= Task requirements =
Each entry is to be retyped exactly as it appears, and each image is to be dropped.

[[ Records for the task, beginning ]]

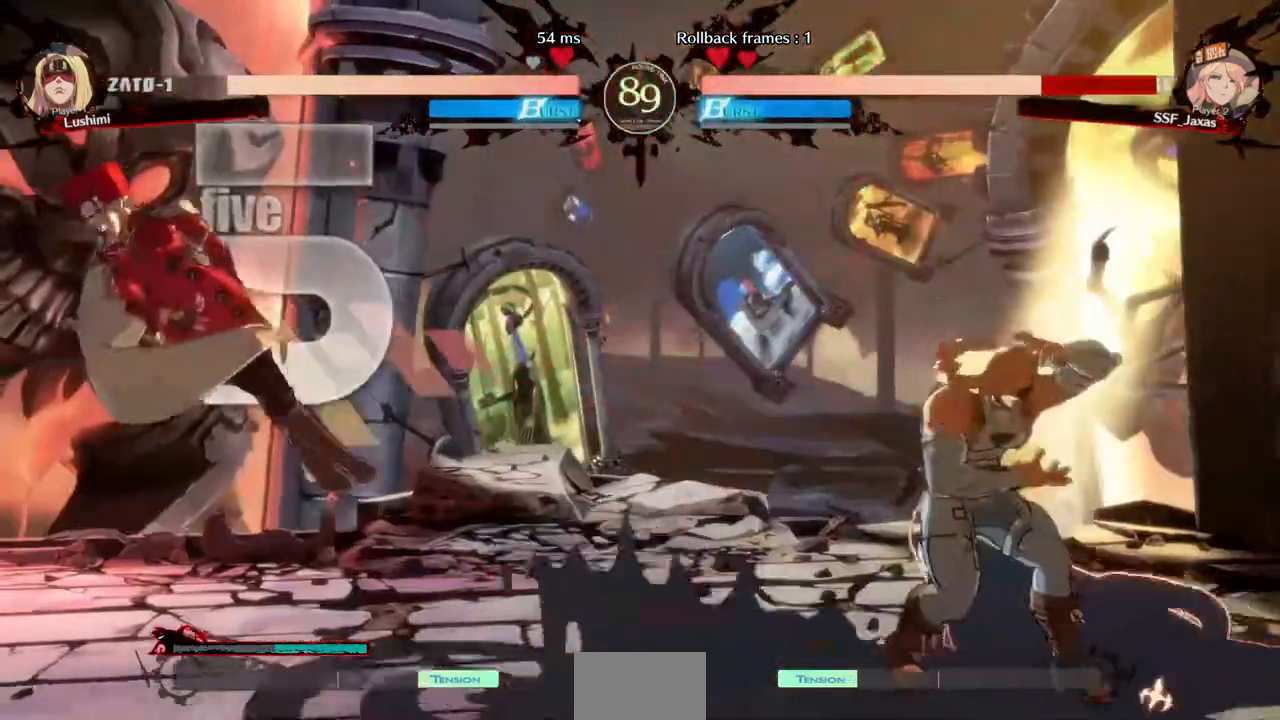
{"buttons": ["DPAD_LEFT"]}
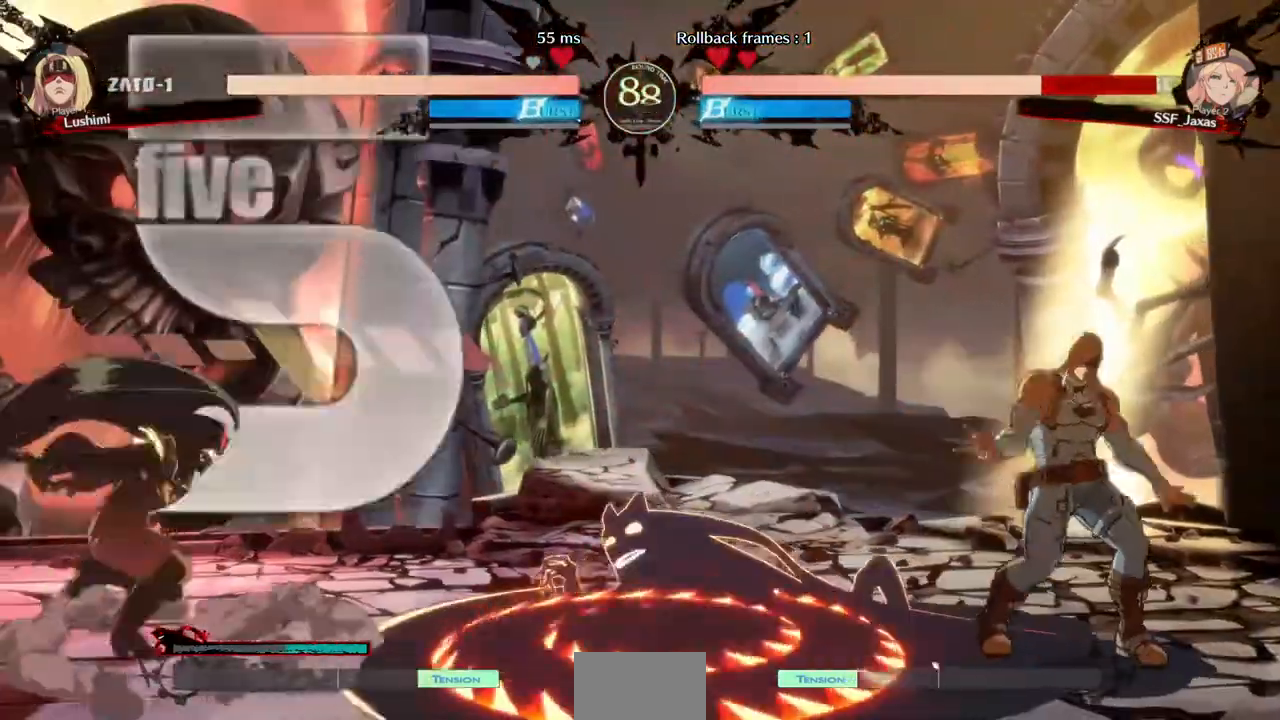
{"buttons": ["DPAD_DOWN", "DPAD_LEFT"], "events": [[200, "DPAD_DOWN", "down"]]}
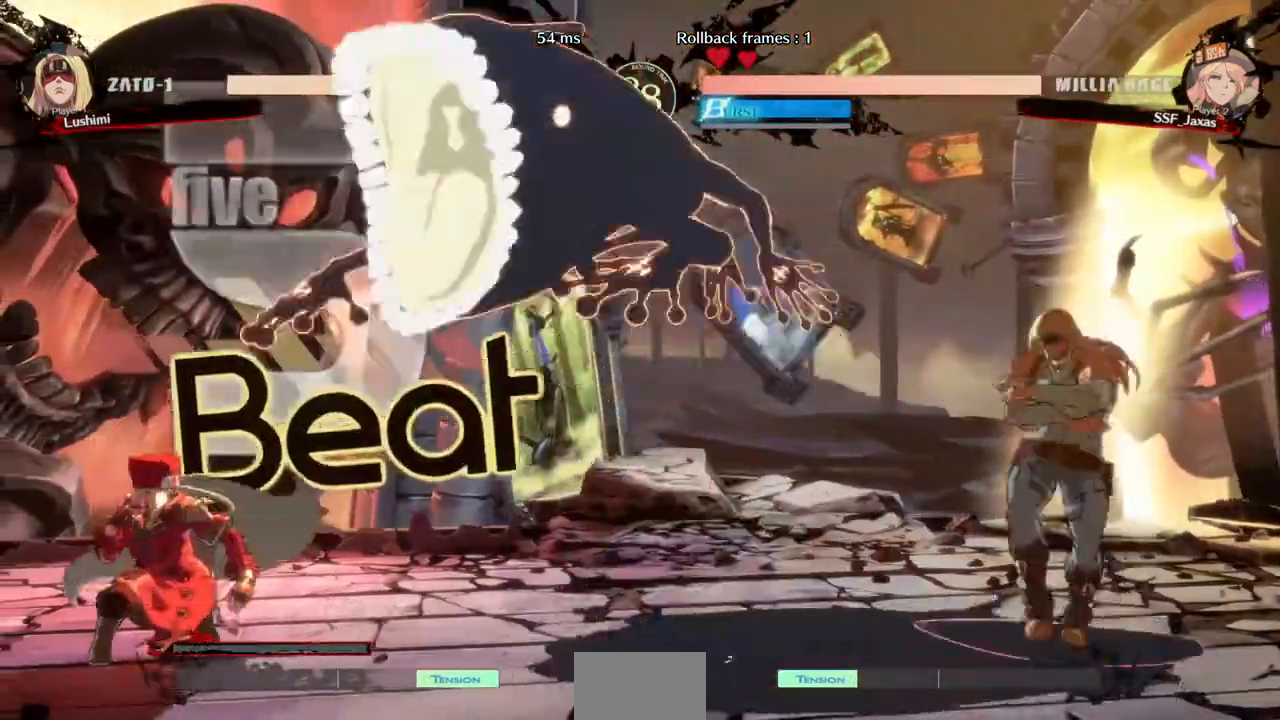
{"buttons": ["DPAD_LEFT"], "events": [[160, "DPAD_DOWN", "up"]]}
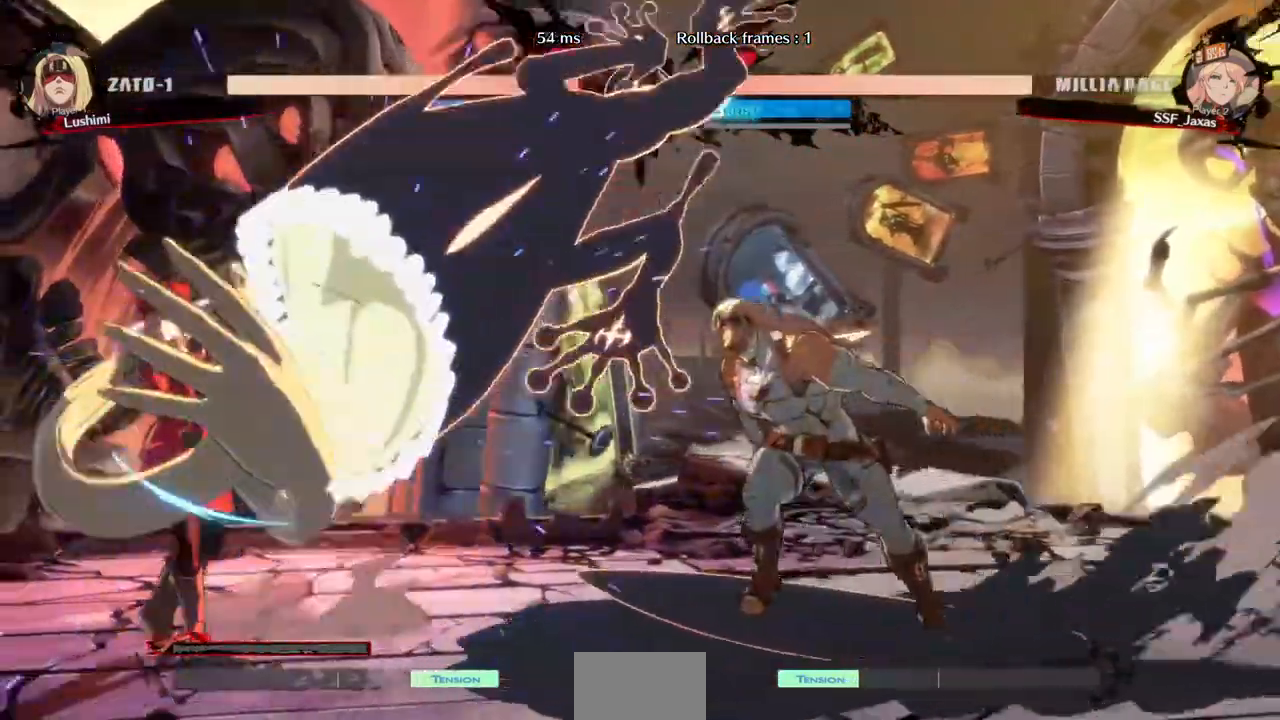
{"buttons": ["DPAD_DOWN", "DPAD_LEFT"], "events": [[200, "DPAD_DOWN", "down"], [360, "SQUARE", "down"], [440, "SQUARE", "up"]]}
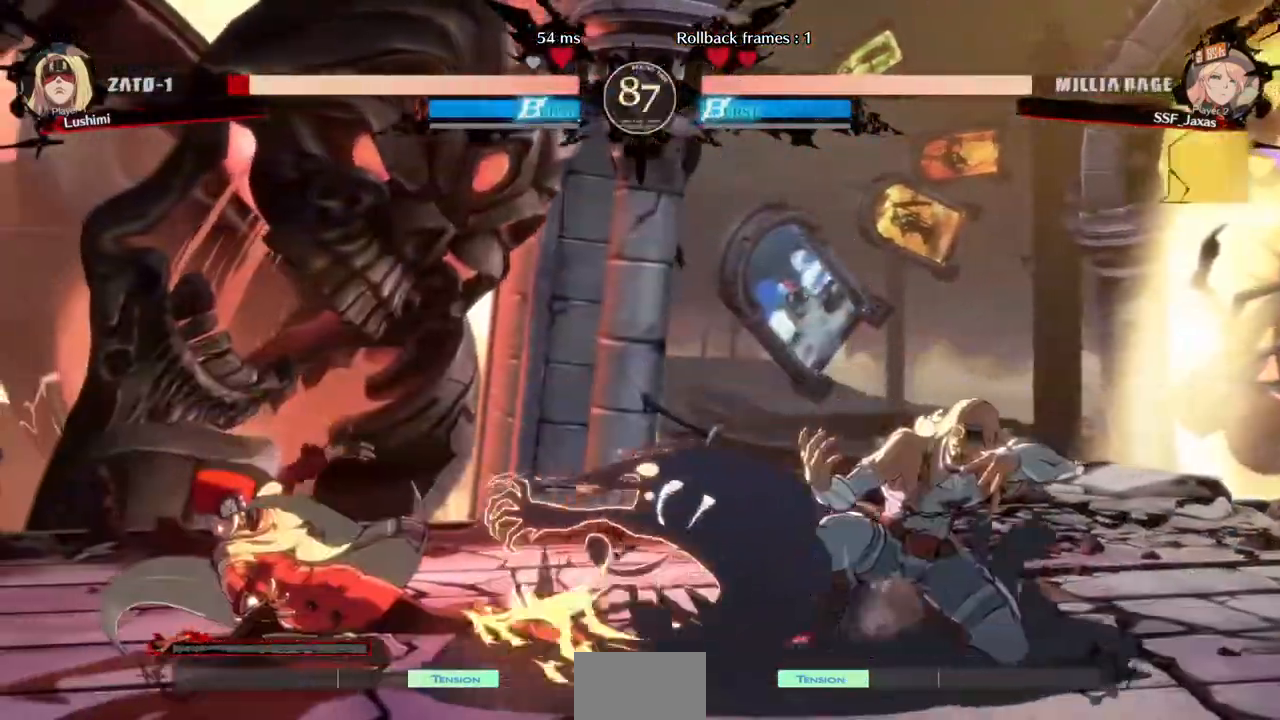
{"buttons": ["DPAD_UP", "DPAD_RIGHT"], "events": [[160, "DPAD_DOWN", "up"], [280, "DPAD_LEFT", "up"], [320, "DPAD_RIGHT", "down"], [320, "DPAD_UP", "down"]]}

[[ Records for the task, end ]]

= The completed task =
{"buttons": ["DPAD_LEFT"]}
{"buttons": ["DPAD_DOWN", "DPAD_LEFT"], "events": [[200, "DPAD_DOWN", "down"]]}
{"buttons": ["DPAD_LEFT"], "events": [[160, "DPAD_DOWN", "up"]]}
{"buttons": ["DPAD_DOWN", "DPAD_LEFT"], "events": [[200, "DPAD_DOWN", "down"], [360, "SQUARE", "down"], [440, "SQUARE", "up"]]}
{"buttons": ["DPAD_UP", "DPAD_RIGHT"], "events": [[160, "DPAD_DOWN", "up"], [280, "DPAD_LEFT", "up"], [320, "DPAD_RIGHT", "down"], [320, "DPAD_UP", "down"]]}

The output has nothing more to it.